Restringido
El silencio de los corderos
Lo más indignante es su silencio. Su relajada, reveladora y repugnante pasividad ante las masacres que perpetran los facinerosos invocando a Alá. ¿Han visto ustedes fotos de multitudes marchando por las calles de Karachi, Hebrón, Gaza, Argel, El Cairo o Teherán en protesta por los crímenes de París? ¿No han echado en falta que los telediarios no nos estén sirviendo diariamente imágenes de legiones de musulmanes encolerizados contra los fanáticos islámicos que remataron en el suelo de la sala Bataclan a un hombre que trataba de cubrir con su cuerpo a su hijo adolescente?
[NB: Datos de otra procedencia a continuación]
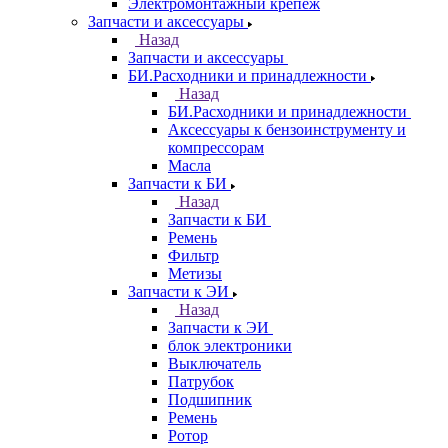
Электромонтажный крепеж
Запчасти и аксессуары
Назад
Запчасти и аксессуары
БИ.Расходники и принадлежности
Назад
БИ.Расходники и принадлежности
Аксессуары к бензоинструменту и
компрессорам
Масла
Запчасти к БИ
Назад
Запчасти к БИ
Ремень
Фильтр
Метизы
Запчасти к ЭИ
Назад
Запчасти к ЭИ
блок электроники
Выключатель
Патрубок
Подшипник
Ремень
Ротор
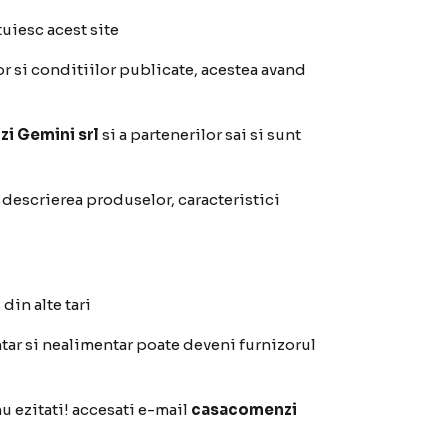
tuiesc acest site
r si conditiilor publicate, acestea avand
i Gemini srl
si a partenerilor sai si sunt
, descrierea produselor, caracteristici
din alte tari
tar si nealimentar poate deveni furnizorul
u ezitati! accesati e-mail
casacomenzi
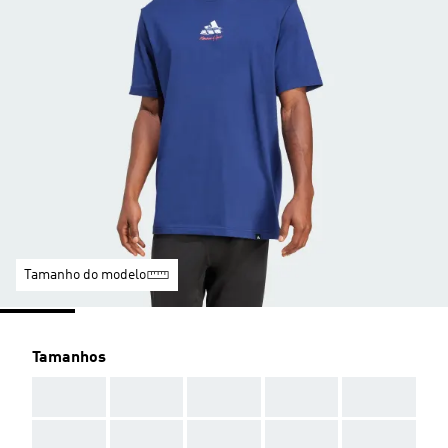
Tamanho do modelo
Tamanhos
AAA
AAA
AAA
AAA
AAA
AAA
AAA
AAA
AAA
AAA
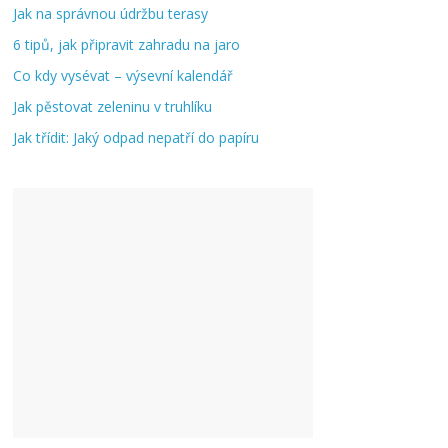
Jak na správnou údržbu terasy
6 tipů, jak připravit zahradu na jaro
Co kdy vysévat – výsevní kalendář
Jak pěstovat zeleninu v truhlíku
Jak třídit: Jaký odpad nepatří do papíru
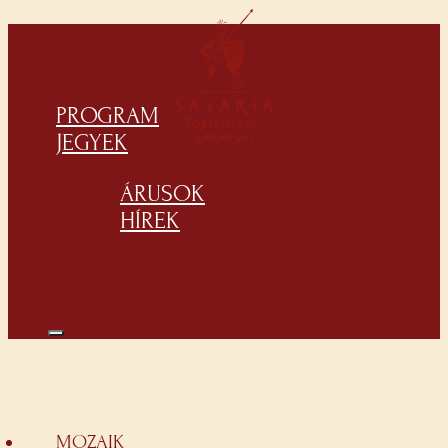
PROGRAM
JEGYEK
ÁRUSOK
HÍREK
MOZAIK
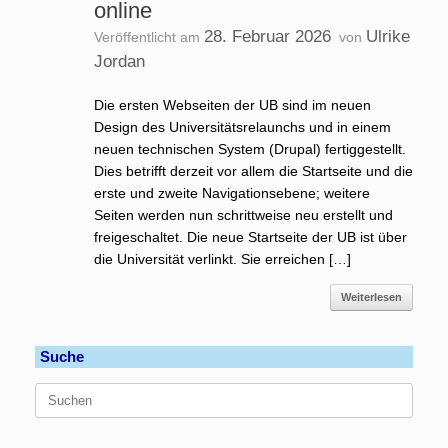
online
28. Februar 2026
Ulrike
Veröffentlicht am
von
Jordan
Die ersten Webseiten der UB sind im neuen
Design des Universitätsrelaunchs und in einem
neuen technischen System (Drupal) fertiggestellt.
Dies betrifft derzeit vor allem die Startseite und die
erste und zweite Navigationsebene; weitere
Seiten werden nun schrittweise neu erstellt und
freigeschaltet. Die neue Startseite der UB ist über
die Universität verlinkt. Sie erreichen […]
Weiterlesen
Suche
Suchen
nach:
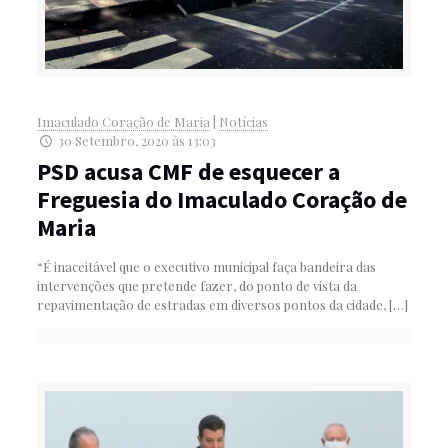
Imaculado Coração de Maria
|
Notícias
30 Setembro, 2020 às 13:03
PSD acusa CMF de esquecer a
Freguesia do Imaculado Coração de
Maria
“É inaceitável que o executivo municipal faça bandeira das
intervenções que pretende fazer, do ponto de vista da
repavimentação de estradas em diversos pontos da cidade,
[…]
¿No les choca no tener constancia de que se hayan producido concentraciones de repulsa contra los asesinos, al menos en uno de los países de ese arco que va desde Mauritania a Indonesia y cuya característica común es la fe en el Corán, el velo y rezar mirando a La Meca? Ha habido, todo lo más, alguna declaración aislada de condena, de esas en las que se dice que no todos son malos. Frases que no arreglan nada pero tranquilizan conciencias, pronunciadas casi en voz baja y con matices, para no ofender a los malvados. Uno casi comprende que no haya movilizaciones en España, donde los islámicos son ya más de un millón, pero el problema está atenuado y apenas se percibe. Lo mismo en la Unión Europea, donde los que rezan mirando a La Meca pasan de los 20 millones. Lo ultrajante es lo de Francia y no se puede entender el rutilante éxito de Marine Le Pen y que su Frente Nacional se convierta en la primera fuerza política del país, sin tener presente allí son más de seis millones los musulmanes y apenas se han agitado. Y no es que no sepan o no puedan hacerlo. Echen la vista atrás y recuerden lo que ocurrió cuando un diario danés tuvo la osadía de publicar viñetas que satirizaban a Mahoma. Es un sarcasmo que los mismos que lanzaron amenazas por doquier y se alzaron furibundos, inflamados por unos dibujitos, ni pestañeen ante el sacrificio brutal de 130 inocentes. Y los criminales no son seres anónimos sin filiación: habían nacido en Europa o vivían aquí desde pequeños, habían ido a escuelas pagadas con dinero del sufrido contribuyente, se beneficiaban de la Seguridad Social, se consideraban piadosos musulmanes, se radicalizaron en una mezquita y perpetraron su masivo crimen en aras del Islam. Una sociedad medianamente sana no puede tolerar en su seno ese tipo de monstruos. Debería aislarnos, convertirlos en proscritos, en lugar de ignorar, justificar, explicar y a menudo aplaudir su perversa conducta.